** Exercise goal **
The answer must restate every entry exactly as it appears.

** Record set **
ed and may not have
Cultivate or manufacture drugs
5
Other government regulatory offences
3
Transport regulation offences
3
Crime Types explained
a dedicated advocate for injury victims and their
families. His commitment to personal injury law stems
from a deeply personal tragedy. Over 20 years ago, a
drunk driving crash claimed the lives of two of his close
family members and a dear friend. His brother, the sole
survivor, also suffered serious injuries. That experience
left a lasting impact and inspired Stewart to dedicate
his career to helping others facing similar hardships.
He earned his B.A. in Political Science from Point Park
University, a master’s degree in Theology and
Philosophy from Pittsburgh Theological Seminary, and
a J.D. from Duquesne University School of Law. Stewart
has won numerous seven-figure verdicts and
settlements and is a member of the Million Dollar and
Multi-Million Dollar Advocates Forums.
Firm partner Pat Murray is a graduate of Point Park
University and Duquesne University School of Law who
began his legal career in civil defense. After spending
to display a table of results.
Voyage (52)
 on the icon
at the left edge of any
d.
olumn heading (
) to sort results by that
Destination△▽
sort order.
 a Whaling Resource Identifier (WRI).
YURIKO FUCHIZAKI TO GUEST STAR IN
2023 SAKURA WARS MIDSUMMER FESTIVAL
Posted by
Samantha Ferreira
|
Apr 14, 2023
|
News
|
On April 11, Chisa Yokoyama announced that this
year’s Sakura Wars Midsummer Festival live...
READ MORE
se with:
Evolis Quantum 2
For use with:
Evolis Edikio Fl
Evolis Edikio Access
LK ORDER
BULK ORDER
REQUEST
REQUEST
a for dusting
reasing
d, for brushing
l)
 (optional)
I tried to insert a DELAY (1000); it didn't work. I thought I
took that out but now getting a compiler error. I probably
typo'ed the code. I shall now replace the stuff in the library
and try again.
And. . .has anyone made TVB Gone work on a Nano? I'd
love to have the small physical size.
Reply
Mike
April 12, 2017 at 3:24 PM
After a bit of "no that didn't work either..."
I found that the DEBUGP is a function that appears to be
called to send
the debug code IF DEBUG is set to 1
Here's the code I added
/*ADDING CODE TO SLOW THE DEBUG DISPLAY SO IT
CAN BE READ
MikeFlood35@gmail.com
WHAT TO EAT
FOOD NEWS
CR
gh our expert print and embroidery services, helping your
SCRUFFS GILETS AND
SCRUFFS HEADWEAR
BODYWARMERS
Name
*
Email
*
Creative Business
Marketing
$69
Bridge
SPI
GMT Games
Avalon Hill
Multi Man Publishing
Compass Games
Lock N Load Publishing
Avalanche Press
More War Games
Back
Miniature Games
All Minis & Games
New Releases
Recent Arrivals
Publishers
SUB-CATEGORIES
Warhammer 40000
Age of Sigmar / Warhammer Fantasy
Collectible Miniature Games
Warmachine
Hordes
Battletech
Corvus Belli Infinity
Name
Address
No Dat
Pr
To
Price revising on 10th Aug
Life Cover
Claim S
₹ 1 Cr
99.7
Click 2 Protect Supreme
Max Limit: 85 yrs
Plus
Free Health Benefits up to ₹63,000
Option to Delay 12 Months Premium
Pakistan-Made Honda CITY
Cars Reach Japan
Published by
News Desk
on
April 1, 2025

** Result for this exercise **
ed and may not have
Cultivate or manufacture drugs
5
Other government regulatory offences
3
Transport regulation offences
3
Crime Types explained
a dedicated advocate for injury victims and their
families. His commitment to personal injury law stems
from a deeply personal tragedy. Over 20 years ago, a
drunk driving crash claimed the lives of two of his close
family members and a dear friend. His brother, the sole
survivor, also suffered serious injuries. That experience
left a lasting impact and inspired Stewart to dedicate
his career to helping others facing similar hardships.
He earned his B.A. in Political Science from Point Park
University, a master’s degree in Theology and
Philosophy from Pittsburgh Theological Seminary, and
a J.D. from Duquesne University School of Law. Stewart
has won numerous seven-figure verdicts and
settlements and is a member of the Million Dollar and
Multi-Million Dollar Advocates Forums.
Firm partner Pat Murray is a graduate of Point Park
University and Duquesne University School of Law who
began his legal career in civil defense. After spending
to display a table of results.
Voyage (52)
 on the icon
at the left edge of any
d.
olumn heading (
) to sort results by that
Destination△▽
sort order.
 a Whaling Resource Identifier (WRI).
YURIKO FUCHIZAKI TO GUEST STAR IN
2023 SAKURA WARS MIDSUMMER FESTIVAL
Posted by
Samantha Ferreira
|
Apr 14, 2023
|
News
|
On April 11, Chisa Yokoyama announced that this
year’s Sakura Wars Midsummer Festival live...
READ MORE
se with:
Evolis Quantum 2
For use with:
Evolis Edikio Fl
Evolis Edikio Access
LK ORDER
BULK ORDER
REQUEST
REQUEST
a for dusting
reasing
d, for brushing
l)
 (optional)
I tried to insert a DELAY (1000); it didn't work. I thought I
took that out but now getting a compiler error. I probably
typo'ed the code. I shall now replace the stuff in the library
and try again.
And. . .has anyone made TVB Gone work on a Nano? I'd
love to have the small physical size.
Reply
Mike
April 12, 2017 at 3:24 PM
After a bit of "no that didn't work either..."
I found that the DEBUGP is a function that appears to be
called to send
the debug code IF DEBUG is set to 1
Here's the code I added
/*ADDING CODE TO SLOW THE DEBUG DISPLAY SO IT
CAN BE READ
MikeFlood35@gmail.com
WHAT TO EAT
FOOD NEWS
CR
gh our expert print and embroidery services, helping your
SCRUFFS GILETS AND
SCRUFFS HEADWEAR
BODYWARMERS
Name
*
Email
*
Creative Business
Marketing
$69
Bridge
SPI
GMT Games
Avalon Hill
Multi Man Publishing
Compass Games
Lock N Load Publishing
Avalanche Press
More War Games
Back
Miniature Games
All Minis & Games
New Releases
Recent Arrivals
Publishers
SUB-CATEGORIES
Warhammer 40000
Age of Sigmar / Warhammer Fantasy
Collectible Miniature Games
Warmachine
Hordes
Battletech
Corvus Belli Infinity
Name
Address
No Dat
Pr
To
Price revising on 10th Aug
Life Cover
Claim S
₹ 1 Cr
99.7
Click 2 Protect Supreme
Max Limit: 85 yrs
Plus
Free Health Benefits up to ₹63,000
Option to Delay 12 Months Premium
Pakistan-Made Honda CITY
Cars Reach Japan
Published by
News Desk
on
April 1, 2025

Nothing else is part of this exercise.